B&Q to return €1.1m in Irish rates as DIY takes off during pandemic

Retailer is first in Ireland to pay back local authority rates waived as part of Covid relief

DIY and home improvement stores have witnessed a mini-boom  as  consumers spent to decorate their homes instead of splashing out on holidays in 2020. Photograph: Paul Faith/PA Wire

DIY and home improvement stores have witnessed a mini-boom as consumers spent to decorate their homes instead of splashing out on holidays in 2020. Photograph: Paul Faith/PA Wire

 

DIY chain B&Q has become the first retailer operating in Ireland to confirm it will pay back local authority rates that were waived by the State as part of business Covid relief measures.

Kingfisher, the UK stock market-listed owner of the chain, told investors on Monday morning that it plans to hand back £130 million rates relief in Britain and Ireland. It later confirmed to The Irish Times that about £1 million (€1.1 million) of this amount relates to rates relief in the Republic, where it operates as B&Q and also as the fixings supplier Screwfix.

Kingfisher said it decided to return the State supports because its sector has performed strongly when it has been allowed to open during the pandemic. DIY and home improvement stores have witnessed a mini-boom recently, according to data from digital platforms such as Revolut, as many housebound consumers have spent to decorate their homes instead of splashing out on holidays in 2020.

Wage subsidies

The company earlier this year also announced that it would repay £23 million to the UK government it received as part of a taxpayer-funded job retention scheme, although it did not say whether it planned to return any Government wage subsidies it received in the State.

B&Q’s local rival in the Irish market, the stock market-listed Grafton Group, which owns DIY chain Woodies, announced in August that it would repay about €2.5 million in State wage supports.
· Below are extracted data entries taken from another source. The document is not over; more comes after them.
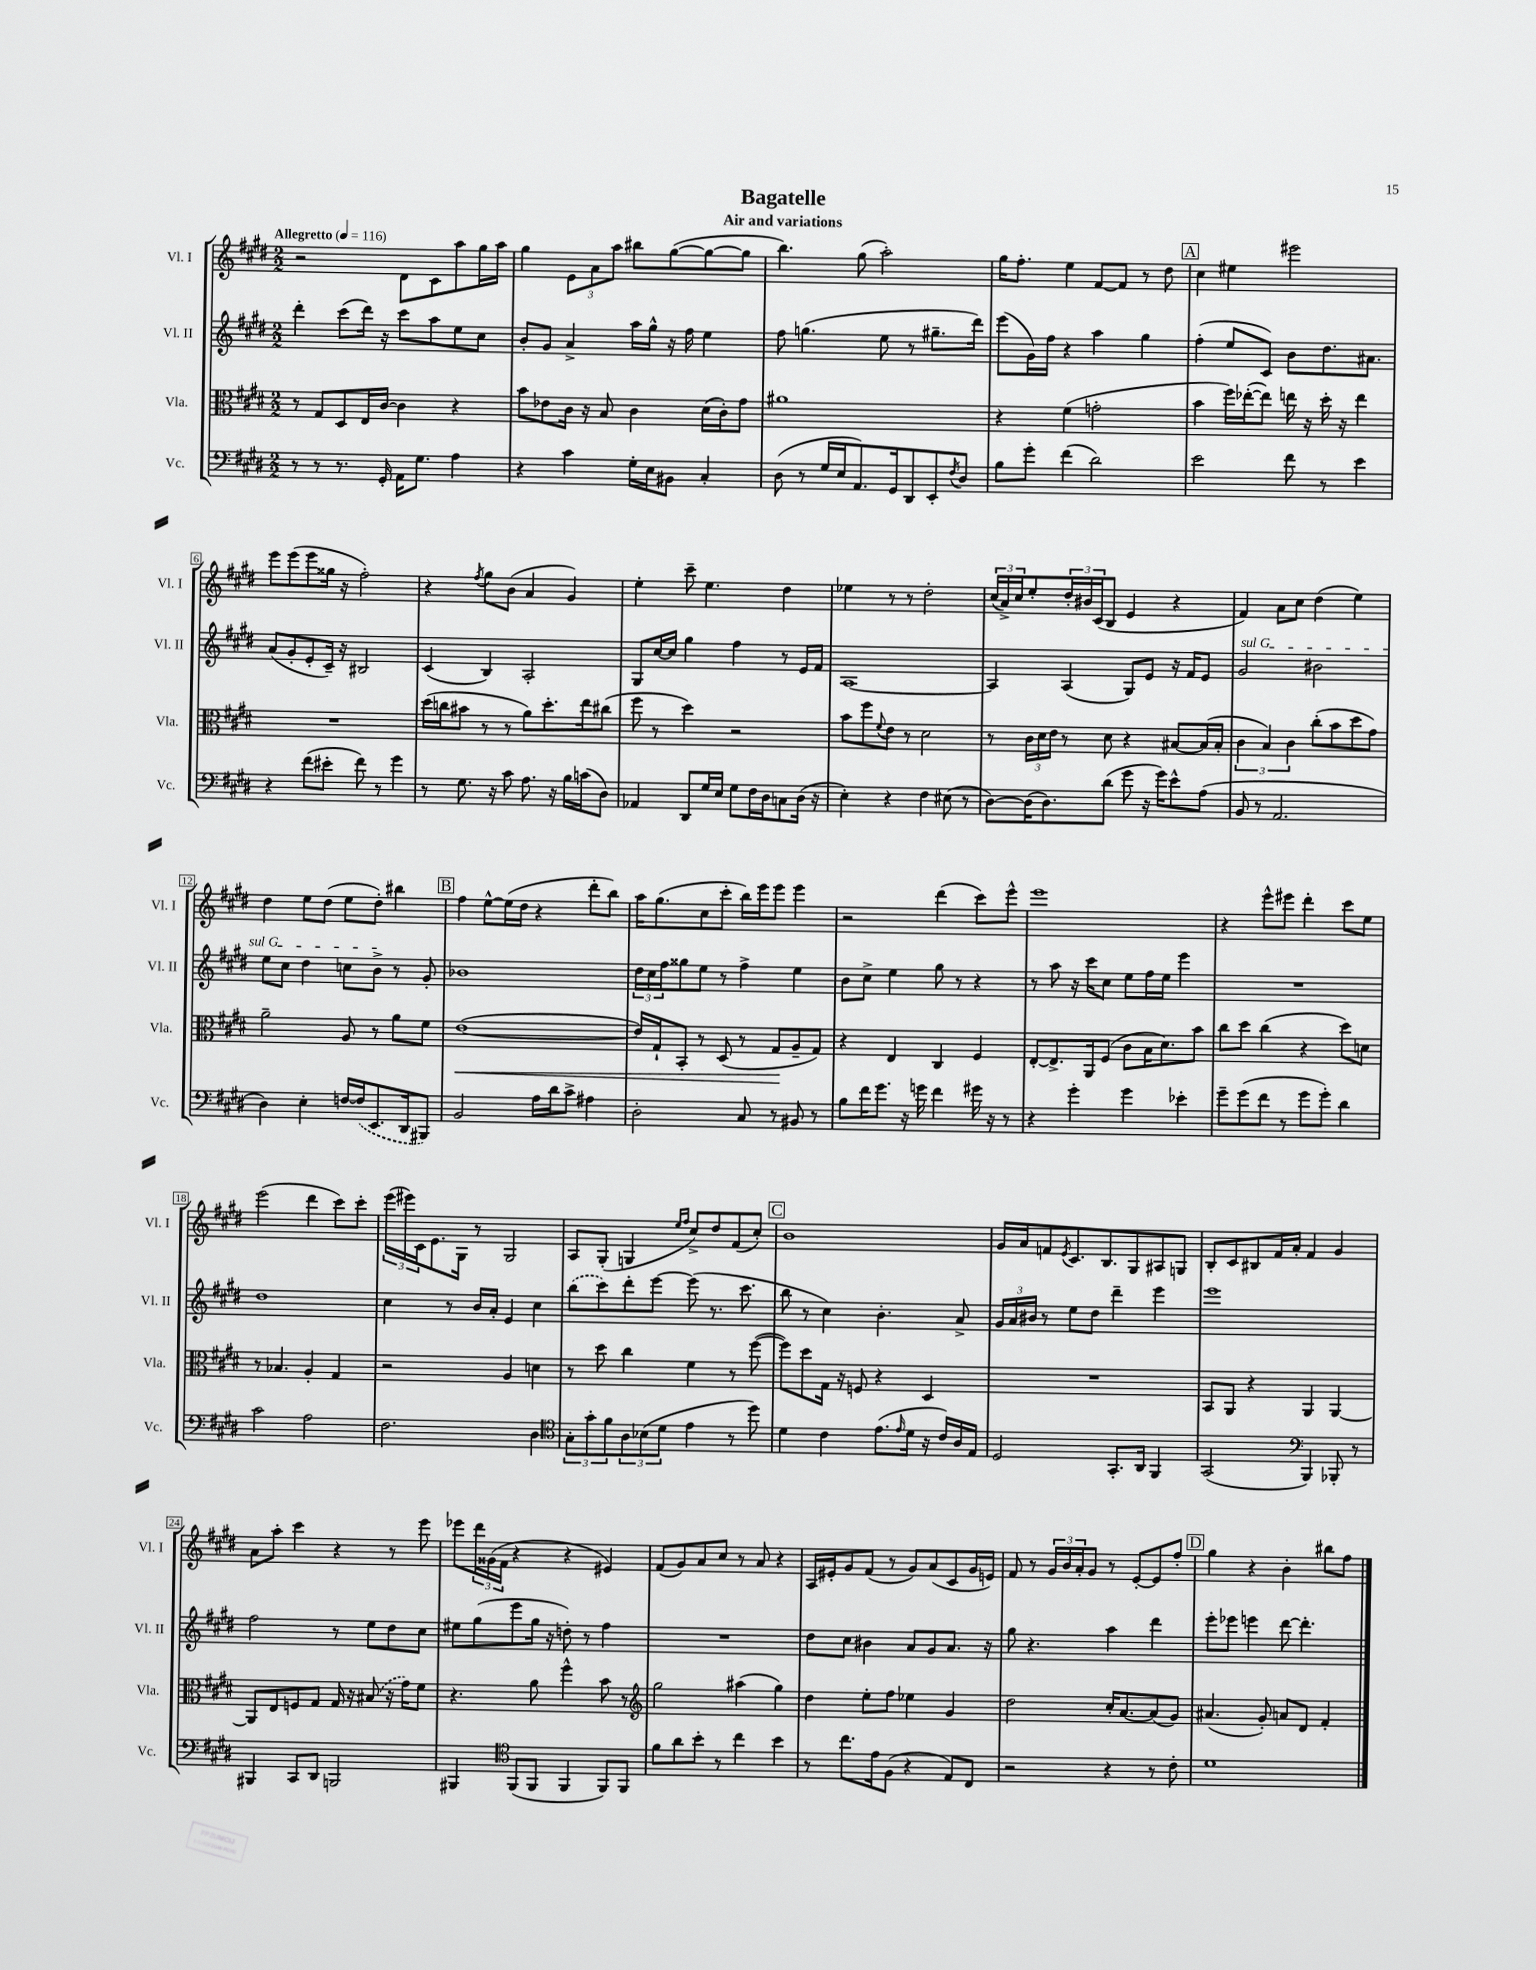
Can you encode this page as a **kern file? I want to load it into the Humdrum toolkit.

**kern	**kern	**dynam	**kern	**kern
*part4	*part3	*part3	*part2	*part1
*staff4	*staff3	*staff3	*staff2	*staff1
*I"Vc.	*I"Vla.	*	*I"Vl. II	*I"Vl. I
*I'Vc.	*I'Vla.	*	*I'Vl. II	*I'Vl. I
*clefF4	*clefC3	*	*clefG2	*clefG2
*k[f#c#g#d#]	*k[f#c#g#d#]	*	*k[f#c#g#d#]	*k[f#c#g#d#]
*M2/2	*M2/2	*	*M2/2	*M2/2
*MM116	*MM116	*	*MM116	*MM116
=1	=1	=1	=1	=1
!	!	!	!	!LO:TX:a:B:t=Allegretto
8r	8r	.	4ddd#'\	2r
8r	8G#/L	.	.	.
8.r	8D#/	.	(8ccc#\L	.
.	16E/L	.	16ddd#\Jk)	.
16GG#'/	[16c#/JJ	.	16r	.
16AA\KL	4c#\]	.	8ccc#\L	8d#\L
8.G#\J	.	.	.	.
.	.	.	8aa\	8c#\
4A\	4r	.	8ee\	8aa\
.	.	.	8cc#\J	16gg#\L
.	.	.	.	16aa\JJ
=2	=2	=2	=2	=2
4r	8b\L	.	8b'/L	4gg#\
.	8e-X\	.	8g#/J	.
4c#\	16c#\Jk	.	4a^/	12e\L
.	16r	.	.	.
.	.	.	.	12a\
.	8B/	.	.	.
.	.	.	.	12aa\J
16G#'\LL	4c#\	.	16aa\LL	8bb#X\L
16E\J	.	.	16gg#^^\JJ	.
8BB#X\J	.	.	16r	([8gg#\
.	.	.	16ff#\	.
4C#'/	(16d#\LL	.	4ee\	8gg#\_
.	16c#'\J)	.	.	.
.	8g#\J	.	.	8gg#\J]
=3	=3	=3	=3	=3
(8D#\	1a#X	.	8ff#\	4.bb\)
8r	.	.	(4.ggn\	.
16G#/LL	.	.	.	.
16E/J	.	.	.	.
8.AA/)	.	.	.	(8gg#\
.	.	.	8ee\	2aa'\)
16GG#/k	.	.	.	.
8DD#/	.	.	8r	.
8EE'/	.	.	8.gg#X~\L	.
8qF#/	.	.	.	.
8D#/J	.	.	.	.
.	.	.	16ddd#\Jk)	.
=4	=4	=4	=4	=4
8B\L	4r	.	(8eee\L	16gg#\KL
.	.	.	.	8.ff#'\J
8g#'\J	.	.	16g#\L)	.
.	.	.	16ff#\JJ	.
(4f#\	(4f#\	.	4r	4ee\
2d#\)	2gn'\	.	4aa\	[8f#/L
.	.	.	.	8f#/J]
.	.	.	4gg#\	8r
.	.	.	.	8dd#\
!!LO:REH:place=s1:t=A
=5	=5	=5	=5	=5
2e\	4b\	.	(4ff#'\	4cc#\
.	16ff#\LL)	.	8ee/L	4ee#X\
.	([16ee-X'\J	.	.	.
.	8ee-\J])	.	8c#/J)	.
8f#\	16een\	.	8b\L	2eee#X\
.	16r	.	.	.
8r	16dd#'\	.	8.dd#\	.
.	16r	.	.	.
4e\	4ee\	.	.	.
.	.	.	8.a#X\J	.
!!LO:LB:g=z
=6	=6	=6	=6	=6
4r	1r	.	(8a/L	8eee\L
.	.	.	8g#'/	(8eee\
(8f#\L	.	.	8e'/	8eee\
8e#X'\J	.	.	16c#~/Jk)	16gg##X\Jk
.	.	.	16r	16r
8f#\)	.	.	2B#X/	2ff#'\)
8r	.	.	.	.
4g#\	.	.	.	.
=7	=7	=7	=7	=7
8r	(16dd#\LL	.	(4c#/	4r
.	16ccn\J	.	.	.
8.G#\	8b#X\J	.	.	.
.	.	.	.	8qff#/
.	8r	.	4B/)	8gg#\L
16r	.	.	.	.
8c#\	8r	.	.	(8b\J
8.A\	8a\L)	.	2A'/	4a/
.	8.dd#'\	.	.	.
16r	.	.	.	.
16B\LL	.	.	.	4g#/)
(16cn\J	16ee\k	.	.	.
8D#\J)	(8cc#X\J	.	.	.
=8	=8	=8	=8	=8
4AA-X/	8ff#\	.	8G#/L	4ee'\
.	8r	.	[16cc#/L	.
.	.	.	16cc#/JJ]	.
8DD#/L	4dd#\)	.	4gg#\	8ccc#~\
16G#/L	.	.	.	4.ee\
16E/JJ	.	.	.	.
8G#\L	2r	.	4ff#\	.
16F#\L	.	.	.	.
16D#\J	.	.	.	.
8Cn\	.	.	8r	4dd#\
(16D#\Jk	.	.	16e/LL	.
16r	.	.	16f#/JJ	.
=9	=9	=9	=9	=9
4E'\)	8b\L	.	[1A	4ee-X\
.	8ff#\	.	.	.
.	8qqf#/	.	.	.
4r	8e\J	.	.	8r
.	8r	.	.	8r
4F#\	2d#\	.	.	2dd#'\
(8E#X\	.	.	.	.
8r	.	.	.	.
=10	=10	=10	=10	=10
[8D#\L)	8r	.	4A/]	(24cc#/LL
.	.	.	.	24a^/)
.	.	.	.	24cc#/J
(16D#\K]	24c#\LL	.	.	8ee'/
.	24d#\	.	.	.
8.D#\)	.	.	.	.
.	24e\JJ	.	.	.
.	8r	.	(4A/	24dd#'/L
.	.	.	.	24b#X/
.	.	.	.	(24c#/J
(8d#\J	8d#\	.	.	8B/J
8g#\	4r	.	8G#/L)	4e/
16r	.	.	8e/J	.
16g#\KL)	.	.	.	.
8e^^\	[8B#X/L	.	16r	4r
.	.	.	16f#/KL	.
(8A\J	(16B#/L]	.	8e/J	.
.	16B#'/JJ	.	.	.
=11	=11	=11	=11	=11
!	!	!	!LO:TX:a:i:t=sul G	!
8BB/	6c#\	.	2g#/	4f#/)
8r	.	.	.	.
.	6B/)	.	.	.
2.AA/	.	.	.	8a\L
.	6c#\	.	.	.
.	.	.	.	8cc#\J
.	(8cc#'\L	.	2b#X\	(4dd#\
.	8b\	.	.	.
.	8dd#\	.	.	4ee\)
.	8g#\J)	.	.	.
!!LO:LB:g=z
=12	=12	=12	=12	=12
4D#\)	2a~\	.	8ee\L	4dd#\
.	.	.	8cc#\J	.
4E'\	.	.	4dd#\	8ee\L
.	.	.	.	(8dd#\J
[16Fn/LL	8A/	.	8ccn\L	8ee\L
(16F/J]	.	.	.	.
8.EE/	8r	.	8b^\J	8dd#'\J)
.	8a\L	.	8r	4bb#X\
16DD#/k	.	.	.	.
8BBB#X/J)	8f#\J	.	8g#'/	.
!!LO:REH:place=s1:t=B
=13	=13	=13	=13	=13
!	!	!LO:HP:b	!	!
2BB/	([1e	<	1b-X	4ff#\
.	.	.	.	[8ee^^\L
.	.	.	.	(16ee\L]
.	.	.	.	16dd#\JJ
16A\LL	.	.	.	4r
16d#\J	.	.	.	.
8c#^\J	.	.	.	.
4A#X\	.	.	.	8ddd#'\L
.	.	.	.	8bb\J)
=14	=14	=14	=14	=14
2D#'\	16e/LL])	.	24dd#\LL	16aa\KL
.	.	.	24cc#\	.
.	16G#`/J	.	.	(8.gg#\
.	.	.	24ff#\J	.
.	8BB'/J	.	8gg##X\	.
.	8r	.	8ee\J	8cc#\
.	(8D#/	.	8r	8ccc#'\J
8C#/	8r	.	4ff#^\	16bb\LL)
.	.	.	.	16eee\J
8r	8G#/L	.	.	8eee\J
8BB#X/	8A~/	[	4ee\	4eee\
8r	8G#/J)	.	.	.
=15	=15	=15	=15	=15
8B\L	4r	.	8b\L	2r
16f#\K	.	.	8cc#^\J	.
8.g#\J	.	.	.	.
.	4E/	.	4ee\	.
16r	.	.	.	.
16gn\	.	.	.	.
4f#\	4C#/	.	8gg#\	(4ddd#\
.	.	.	8r	.
16g#X\	4F#/	.	4r	8ccc#\L)
16r	.	.	.	.
8r	.	.	.	8eee^^\J
=16	=16	=16	=16	=16
4r	[8E'/L	.	8r	1eee
.	8.E^/]	.	8aa\	.
4g#'\	.	.	16r	.
.	16AA/k	.	16ccc#\KL	.
.	(8F#/J	.	8cc#\J	.
4g#\	8c#\L	.	8ee\L	.
.	16B\K	.	16ff#\L	.
.	8.d#\)	.	16ee\JJ	.
4e-X'\	.	.	4eee\	.
.	8b\J	.	.	.
=17	=17	=17	=17	=17
8g#~\L	8cc#\L	.	1r	4r
(8g#\	8dd#\J	.	.	.
8f#\J	(4cc#\	.	.	8eee^^\L
8r	.	.	.	8eee#X\J
8g#\L	4r	.	.	4ddd#'\
8g#'\J)	.	.	.	.
4d#\	8dd#\L)	.	.	8ccc#\L
.	8dn\J	.	.	8ee\J
!!LO:LB:g=z
=18	=18	=18	=18	=18
2c#\	8r	.	1dd#	(2eee\
.	4.B-X/	.	.	.
2A\	4A'/	.	.	4ddd#\
.	4G#/	.	.	8ccc#\L)
.	.	.	.	8ccc#'\J
=19	=19	=19	=19	=19
2.F#\	2r	.	4cc#\	(24eee\LL
.	.	.	.	24eee#X\)
.	.	.	.	24c#\J
.	.	.	.	8.e\
.	.	.	8r	.
.	.	.	.	16G#\Jk
.	.	.	16b/LL	8r
.	.	.	16a'/JJ	.
.	4A/	.	4e/	2G#/
4D#\	4dn\	.	4cc#\	.
=20	=20	=20	=20	=20
*clefC4	*	*	*	*
12G#'\L	8r	.	(8bb\L	8A/L
12g#'\	.	.	.	.
.	8dd#\	.	8ccc#\)	(8G#'/J
12f#\	.	.	.	.
12A\	4cc#\	.	8ddd#'\	4Gn/
(12B-X\	.	.	.	.
.	.	.	[8eee\J	.
12d#\J	.	.	.	.
.	.	.	.	16qqee/LL
.	.	.	.	16qqff#/JJ
4e\	4f#\	.	(8eee\]	8cc#^/L)
.	.	.	8.r	8dd#/
8r	8r	.	.	(8f#/
.	.	.	8.ccc#\	.
8dd#\)	([8ff#\	.	.	8cc#'/J)
!!LO:REH:place=s1:t=C
=21	=21	=21	=21	=21
4d#\	8ff#\L])	.	8bb\	1b
.	8dd#\	.	8r	.
4c#\	16G#\Jk	.	4cc#\)	.
.	16r	.	.	.
.	8Fn/	.	.	.
(8.e\L	4r	.	4.b'\	.
16qqe/	.	.	.	.
16d#\Jk	.	.	.	.
16r	4D#/	.	.	.
16c#/LL)	.	.	.	.
16A/	.	.	8a^/	.
16E/JJ	.	.	.	.
=22	=22	=22	=22	=22
2D#/	1r	.	24g#/LL	16g#/LL
.	.	.	24a/	.
.	.	.	.	16a/J
.	.	.	24b#X/JJ	.
.	.	.	8r	8fn/
.	.	.	.	8qe/
.	.	.	8ee\L	8.c#/
.	.	.	8dd#\J	.
.	.	.	.	8.B/
8.GG#'/L	.	.	4ddd#~\	.
.	.	.	.	8G#/
16AA/Jk	.	.	.	.
4FF#/	.	.	4eee\	8A#X/
.	.	.	.	8Gn/J
=23	=23	=23	=23	=23
(2GG#/	8BB/L	.	1eee	8B'/L
.	8AA/J	.	.	8c#/
.	4r	.	.	8B#X/
.	.	.	.	16f#/L
.	.	.	.	16a'/JJ
*clefF4	*	*	*	*
4BBB/)	4AA/	.	.	4f#/
8BBB-X'/	[4AA/	.	.	4g#/
8r	.	.	.	.
!!LO:LB:g=z
=24	=24	=24	=24	=24
4BBB#X/	8AA/L]	.	2ff#\	8a\L
.	8E/	.	.	8aa'\J
8CC#/L	8Fn/	.	.	4ccc#\
8DD#/J	8G#/J	.	.	.
2BBBn/	16G#/	.	8r	4r
.	16r	.	.	.
.	(8B#X/	.	8ee\L	.
.	16r	.	8dd#\	8r
.	16g#\KL)	.	.	.
.	8f#\J	.	8cc#\J	8eee\
=25	=25	=25	=25	=25
4BBB#X/	4.r	.	8ee#X\L	8eee-X\L
.	.	.	(8gg#\	24ddd#\L
.	.	.	.	(24g##X\
.	.	.	.	24f#\JJ
*clefC4	*	*	*	*
(8FF#/L	.	.	8eee\	4r
8FF#/J	8a\	.	16gg#\Jk	.
.	.	.	16r	.
4FF#/	4ff#^^\	.	8ddn'\)	4r
.	.	.	8r	.
8FF#/L)	8b\	.	4ff#\	4e#X/)
8FF#/J	8r	.	.	.
=26	=26	=26	=26	=26
*	*clefG2	*	*	*
8f#\L	2gg#\	.	1r	(8f#/L
8a\	.	.	.	8g#/)
8b'\J	.	.	.	8a/
8r	.	.	.	8cc#/J
4cc#\	(4aa#X\	.	.	8r
.	.	.	.	8a/
4b\	4gg#\)	.	.	4r
=27	=27	=27	=27	=27
8r	4dd#\	.	8dd#\L	16A/LL
.	.	.	.	16e#X'/J
8.cc#\L	.	.	8cc#\J	8g#/
.	8ee'\L	.	4b#X\	(8f#/J
16e\k	.	.	.	.
(8F#\J	8ff#\J	.	.	8r
4r	4ee-X\	.	8a/L	8g#/L)
.	.	.	8g#/	(8a/
8E/L)	4g#/	.	8.a/J	8c#/
8C#/J	.	.	.	16g#/L
.	.	.	16r	16en/JJ)
=28	=28	=28	=28	=28
2r	2dd#\	.	8gg#\	8f#/
.	.	.	4.r	8r
.	.	.	.	24g#/LL
.	.	.	.	24b/
.	.	.	.	24a'/J
.	.	.	.	8g#/J
4r	16cc#'/KL	.	4aa\	8r
.	[8.a/	.	.	.
.	.	.	.	[8e'/L
8r	(8a/]	.	4ddd#\	8e/]
8c#'\	8g#/J)	.	.	8ff#'/J
!!LO:REH:place=s1:t=D
=29	=29	=29	=29	=29
1d#	(4.a#X/	.	8eee'\L	4gg#\
.	.	.	8eee-X\J	.
.	.	.	4eeen\	4r
.	8g#'/)	.	.	.
.	8an/L	.	[8ddd#\	4b'\
.	8d#/J	.	4.ddd#'\]	.
.	4f#'/	.	.	8bb#X\L
.	.	.	.	8ff#\J
==	==	==	==	==
*-	*-	*-	*-	*-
Woodies declined to say on Monday night if it would follow its rival in handing back any waived commercial rates. “Any further updates would be provided as part of the group’s next trading update in January,” it said.

There has been a rush recently among British retailers that performed well in the pandemic to hand back state supports, after several stock market-listed groups were criticised for accepting taxpayer help while also paying out dividends to shareholders.

Various British retailers, mostly supermarkets, have committed to returning more than £2 billion to taxpayers in recent weeks.

Criticised

After Tesco was recently criticised for paying dividends to shareholders, it promised to return £585 million in waived rates to taxpayers in the UK. The group has said it did not avail of a rates waiver in Ireland and was reported by The Irish Examiner last week as saying it was “informing the relevant authorities of its decision” to pay rates here.

Most of Tesco’s stores in Ireland would not have qualified for rates relief anyway. The Irish scheme, in which rates are waived for nine months until the end of December under an automatic credit scheme, is not available to supermarkets over 500sq m in size, an exemption that would capture all but the smallest of Tesco’s Express outlets.

Aldi and Lidl have both committed to repaying rates waived under the UK’s much broader scheme but, again, the size of their stores in Ireland means they are unlikely to have qualified for waivers anyway. Other companies that do not qualify for rates waivers in the Republic include banks and IT manufacturers.

Marks & Spencer is among the handful of large UK retailers that has said it does not plan to repay any state supports.